> TASK STATEMENT: Only a number is wanted here, namely how many lines of the data contain the string "puts".

Saved entries
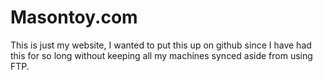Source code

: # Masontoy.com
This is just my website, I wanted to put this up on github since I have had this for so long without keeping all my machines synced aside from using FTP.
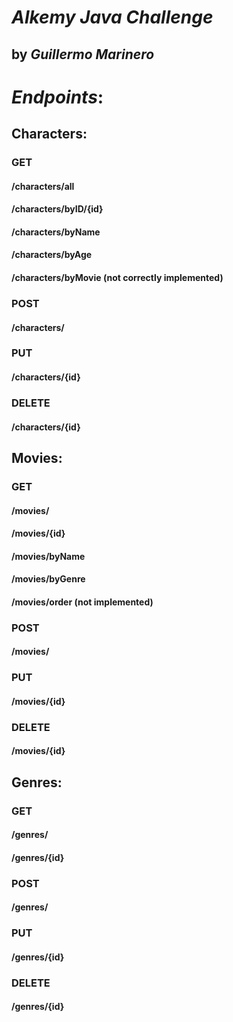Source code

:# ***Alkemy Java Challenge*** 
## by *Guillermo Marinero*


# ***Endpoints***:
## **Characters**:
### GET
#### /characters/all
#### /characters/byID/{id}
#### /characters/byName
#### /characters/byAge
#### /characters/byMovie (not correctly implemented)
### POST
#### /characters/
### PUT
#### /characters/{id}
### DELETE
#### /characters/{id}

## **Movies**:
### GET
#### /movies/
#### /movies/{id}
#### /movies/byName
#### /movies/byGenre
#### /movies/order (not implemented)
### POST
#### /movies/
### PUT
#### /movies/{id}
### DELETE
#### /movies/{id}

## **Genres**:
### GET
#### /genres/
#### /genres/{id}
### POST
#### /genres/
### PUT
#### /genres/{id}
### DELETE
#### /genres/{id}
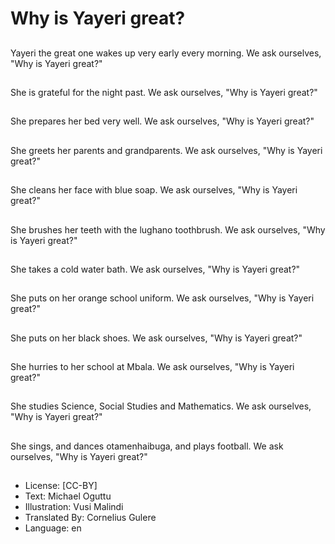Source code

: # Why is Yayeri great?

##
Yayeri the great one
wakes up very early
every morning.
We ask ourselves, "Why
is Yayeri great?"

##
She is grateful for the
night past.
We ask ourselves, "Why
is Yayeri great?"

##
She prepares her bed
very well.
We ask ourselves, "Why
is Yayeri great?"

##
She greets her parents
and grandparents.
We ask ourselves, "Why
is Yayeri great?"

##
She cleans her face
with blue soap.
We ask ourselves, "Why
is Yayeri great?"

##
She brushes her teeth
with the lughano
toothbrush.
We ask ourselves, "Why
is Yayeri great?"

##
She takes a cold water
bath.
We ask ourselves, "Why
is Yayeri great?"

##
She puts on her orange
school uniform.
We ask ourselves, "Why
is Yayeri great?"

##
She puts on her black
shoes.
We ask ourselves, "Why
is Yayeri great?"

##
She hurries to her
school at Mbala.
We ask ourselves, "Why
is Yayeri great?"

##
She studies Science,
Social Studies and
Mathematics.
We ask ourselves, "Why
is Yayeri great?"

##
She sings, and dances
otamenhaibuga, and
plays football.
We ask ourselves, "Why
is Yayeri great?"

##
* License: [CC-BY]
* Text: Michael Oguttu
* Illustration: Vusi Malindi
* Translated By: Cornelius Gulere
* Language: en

> RESULT OF THE TASK: 2